Korean Art song or Gagok are songs composed in the Western form. Borrowing the melody of hymns from the end of the 19th century Gagok began in the 1920s, when Korea was occupied by Japan, and continues to flourish today. In South Korea, classical music is cherished and music education standards very high. The songs describe mountains, woodlands and the simple life of Korean peasants, celebrating national culture and identity, much as Grieg and Dvořák did in Europe. The lyricism in the music of Gagok expresses nostalgia, but also a more subtle sensibility. “Deep in the woodland” writes the poet Donghwan Kim, set by composer Wonshik Lim in 1942, “a spring never seen or found trickles secretly……I take a sip, returning home with pleasure, for the spring will remain my own, secretly”

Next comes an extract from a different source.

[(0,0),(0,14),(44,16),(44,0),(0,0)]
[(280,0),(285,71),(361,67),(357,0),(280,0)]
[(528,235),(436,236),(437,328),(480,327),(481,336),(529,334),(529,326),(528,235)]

“Another aspect of Korean Art Song”, says Kim, “is that it mainly consists of a lyrical melody (cantilena), which does not require a trained vocalization, to be sung easily by the general public.” Kim is modest, though, for some of these songs are technically sophisticated and benefit from his sensitivity to musical form. Dongsu Shin’s Dear Mountain (1983) is a particularly beautiful song, allowing Kim to showcase the range of colours in his voice. In Hoon Byeon’s Pollack (1952), fast paced, ever-changing rhythms suggest the movement of a fish frolicking in the sea before it gets caught in a net. Kim sang with agile flexibility and freshness, quite unusual in his fach. The fish is “ripped to shreds, my body may disappear but my name will remain, as Pollack, Pollack, I will remain in this world”. There is humour in the song, but also bitter irony. The very fact that Kim was able to express these complex feelings to an audience who did not speak Korean shows how well he can communicate : a valuable skill in opera. Kim could convey meaning so well that many in the audience could follow the spirit of the songs, such as the drinking song, without needing translations at all.

Kim sang some songs accompanied by pianist Jean-Paul Pruna. Pruna, who was a member of the Young Artists Programme in 2010/12, postponed his return to Holland for his current engagement with Reisoper in order to take part. Kim also built the programme to include performances on traditional Korean instruments, in order to show how modern art song connected to traditional form. Hyelim Kim played taegŭm, a transverse bamboo flute. She played Chʻŏngsŏnggok, a melody used in Korean court circles. It was transposed an octave higher in parts to maximize the distinctive buzzing articulation of the membrane within the instrument, which acts as a kind of sympathetic resonator. 

Hyunsu Song played the haegŭm, a two-stringed bowed string instrument. A percussion ensemble joined Kim and the other soloists for larger pieces, such as the three variations of Arirang. The Koreans in the audience started to clap in rhythm with the percussive pulse, underlining the changing shape and form. For westerners, who aren’t used to participating in classical music, this was quite an education. 

For an encore, Kim sang a lullaby his mother sang to him when he was a baby. Although he was so young, he responded to the emotion in the song and used to weep. “Maybe it’s the song that made me become a singer”, he said. The ability to feel and express emotion is perhaps fundamental to the art of song. Kim sang the song first sotto voce, barely above a whisper, conveying the idea of a song heard as distant memory. Then he sang it again with confidence. We could hear the boy grown into a man with a bright future. I was very moved. 

As an extra theatrical touch, Kim wore a hanbok, a spectacular silk costume, loaned by Somssimyoungga, the only luxury traditional company designing bespoke Korean garments. Kim thinks as an opera artist, who understands the importance of visual images. Kim also has exceptional organization skills, putting together the whole programme and people involved on his own initiative. Great attention to detail : at one stage, the bow of the haegŭm brushed too close to a microphone. Without missing a note, Kim bent over and fixed things. 

This was a unique recital, from an unusually promising young singer who has justified the faith the Royal Opera House has placed in him.